WORK TO COMPLETE: Show every line in the material below in which the string "breaks" appears.

RECORDS PROVIDED:

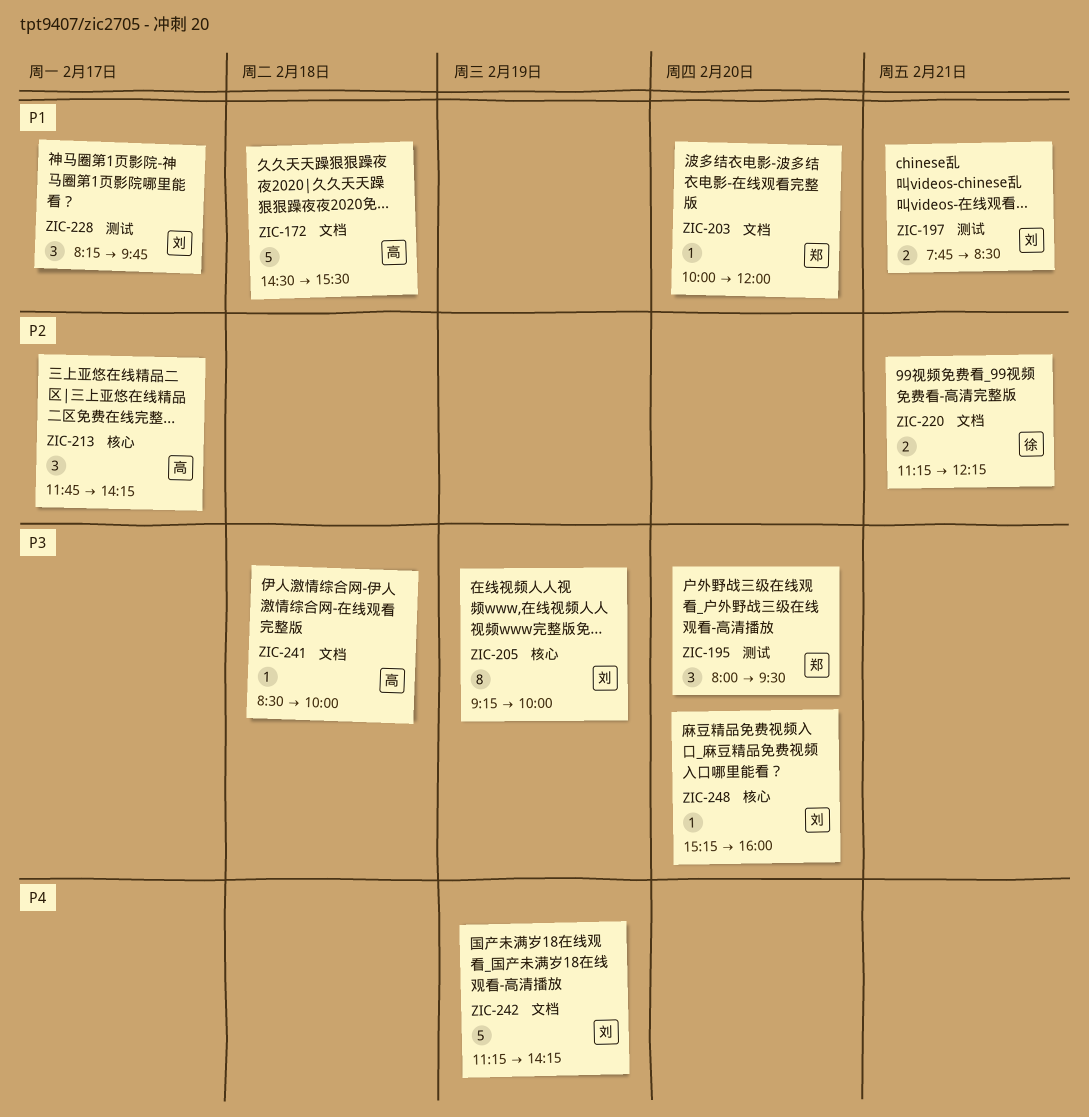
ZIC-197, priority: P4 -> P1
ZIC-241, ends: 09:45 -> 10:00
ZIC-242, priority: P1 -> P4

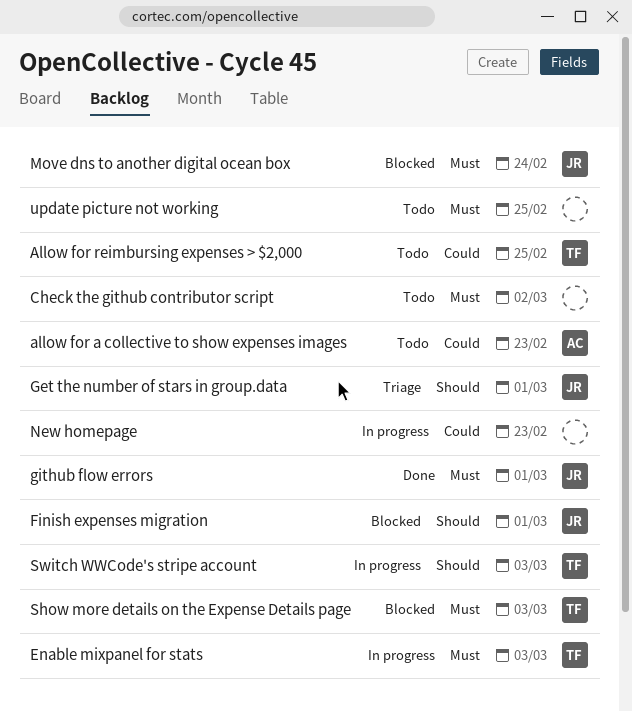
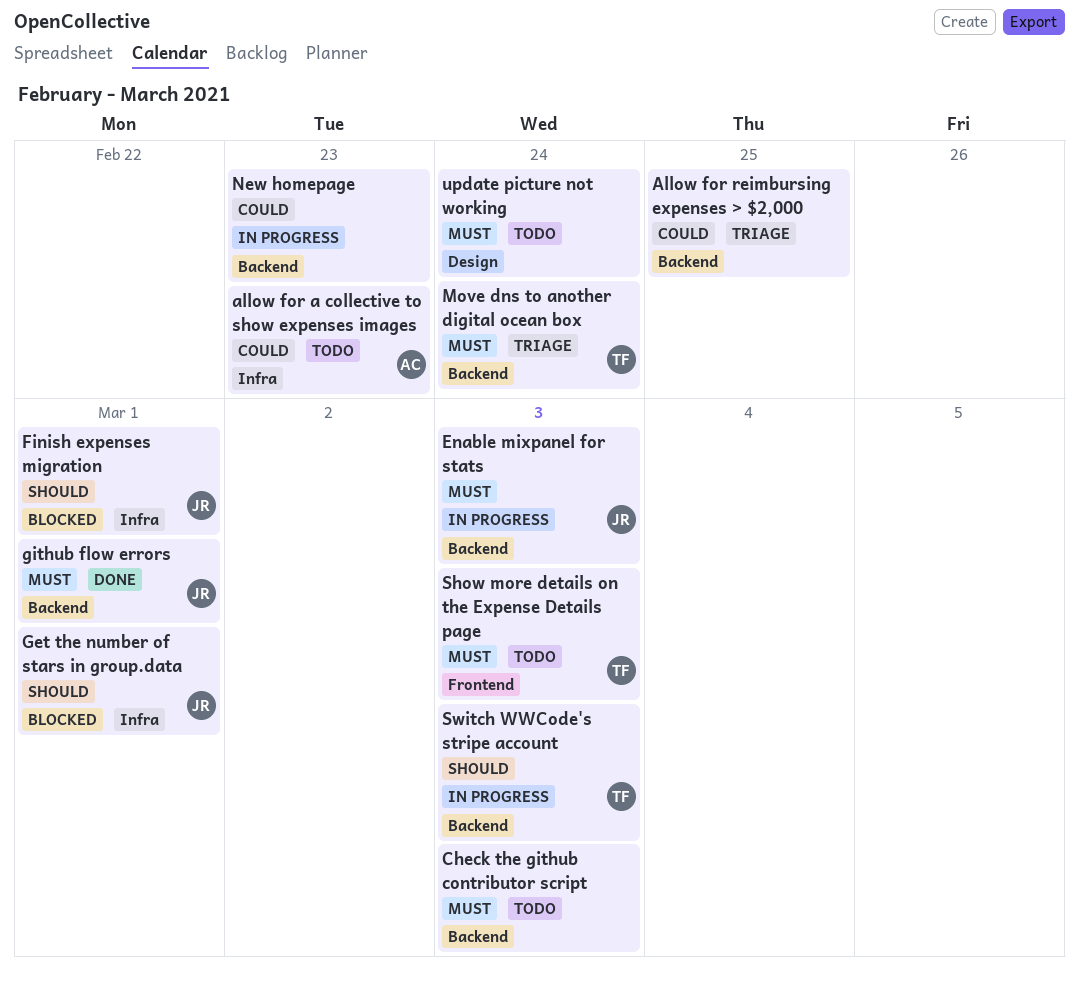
Allow for reimbursing expenses > $2,000, status: Todo -> Triage
Allow for reimbursing expenses > $2,000, owner: TF -> none
Check the github contributor script, due: Mar 2 -> Mar 3
Enable mixpanel for stats, owner: TF -> JR
Get the number of stars in group.data, status: Triage -> Blocked
Move dns to another digital ocean box, status: Blocked -> Triage
Move dns to another digital ocean box, owner: JR -> TF
Show more details on the Expense Details page, status: Blocked -> Todo
update picture not working, due: Feb 25 -> Feb 24

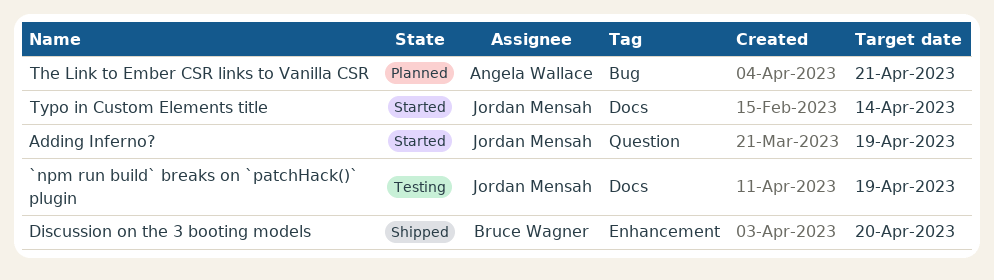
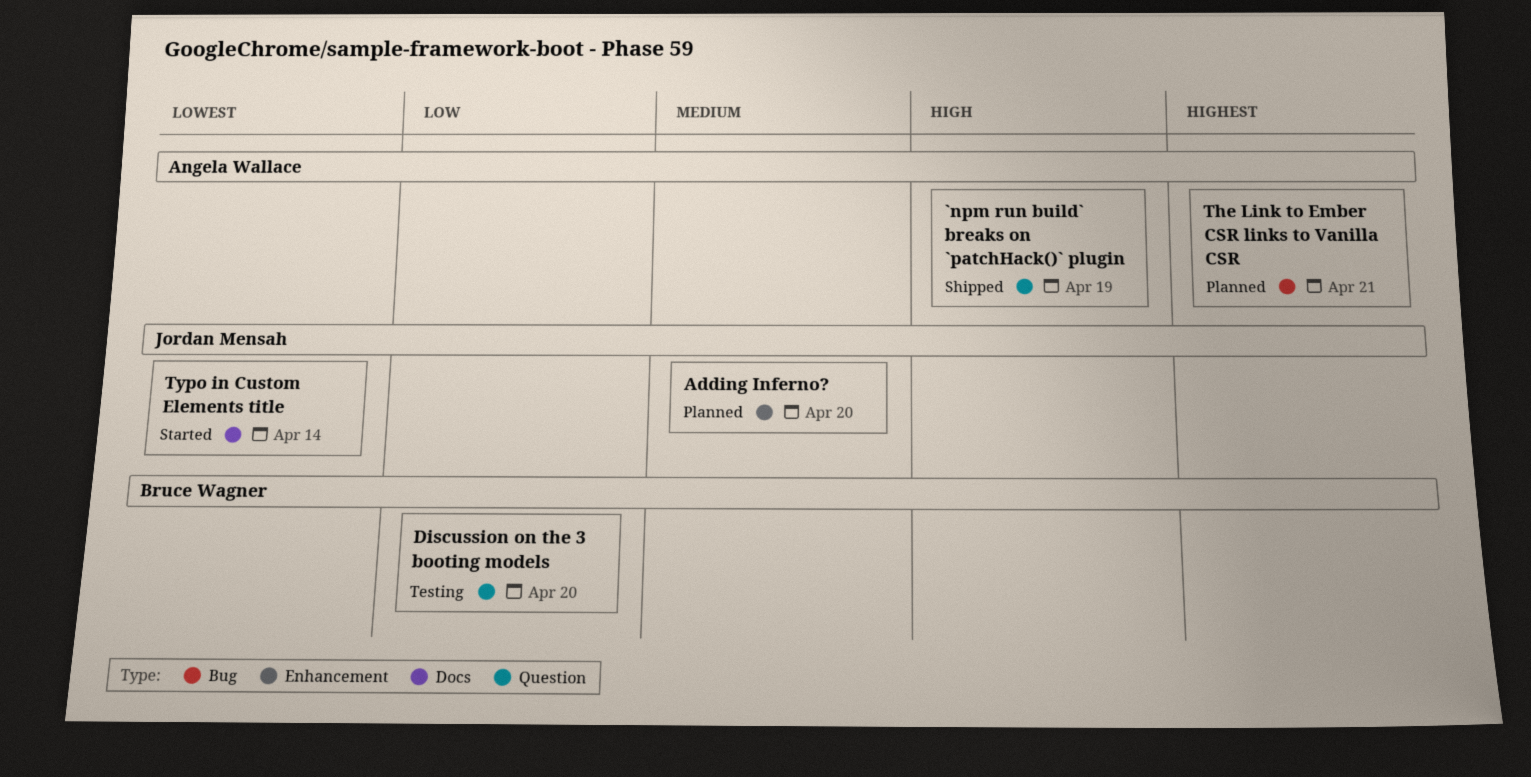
`npm run build` breaks on `patchHack()` plugin, status: Testing -> Shipped
`npm run build` breaks on `patchHack()` plugin, owner: Jordan Mensah -> Angela Wallace
`npm run build` breaks on `patchHack()` plugin, label: Docs -> Question
Adding Inferno?, status: Started -> Planned
Adding Inferno?, label: Question -> Enhancement
Adding Inferno?, due: Apr 19 -> Apr 20
Discussion on the 3 booting models, status: Shipped -> Testing
Discussion on the 3 booting models, label: Enhancement -> Question

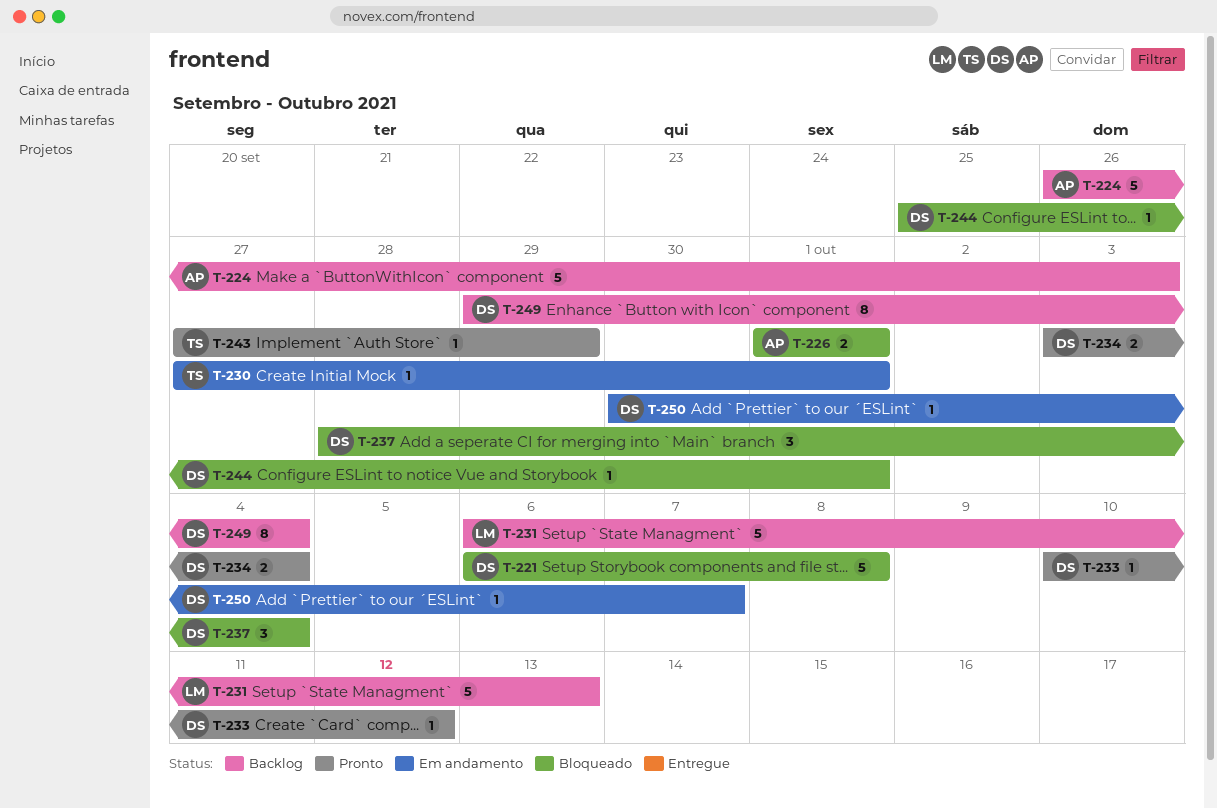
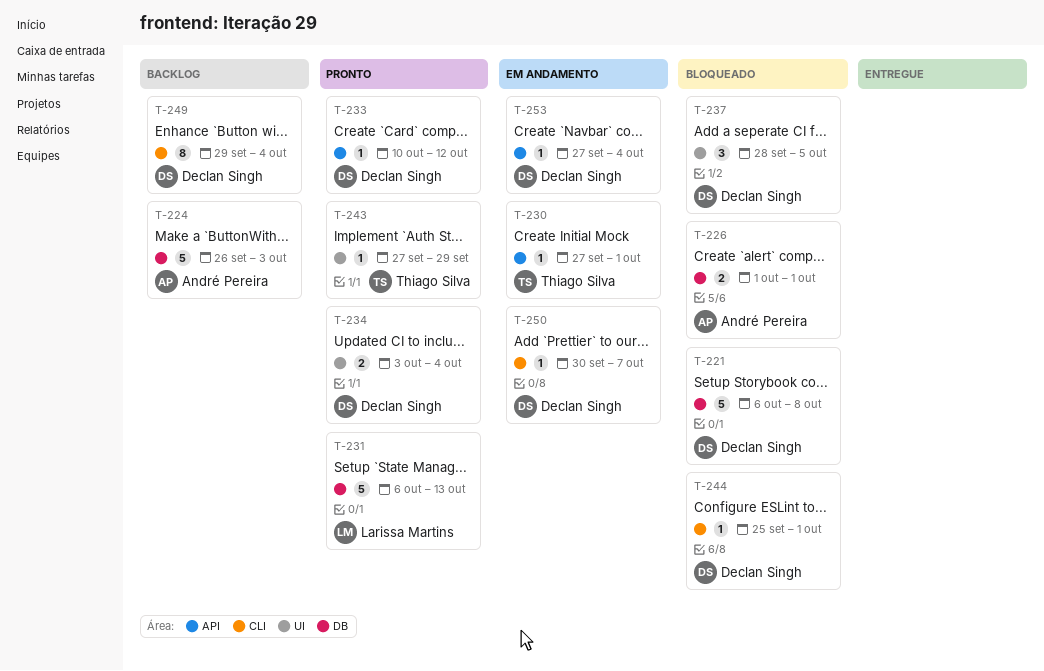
T-231, status: Backlog -> Pronto
T-237, due: Oct 4 -> Oct 5
T-253: none -> present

OUTPUT OF THE TASK:
`npm run build` breaks on `patchHack()` plugin, status: Testing -> Shipped
`npm run build` breaks on `patchHack()` plugin, owner: Jordan Mensah -> Angela Wallace
`npm run build` breaks on `patchHack()` plugin, label: Docs -> Question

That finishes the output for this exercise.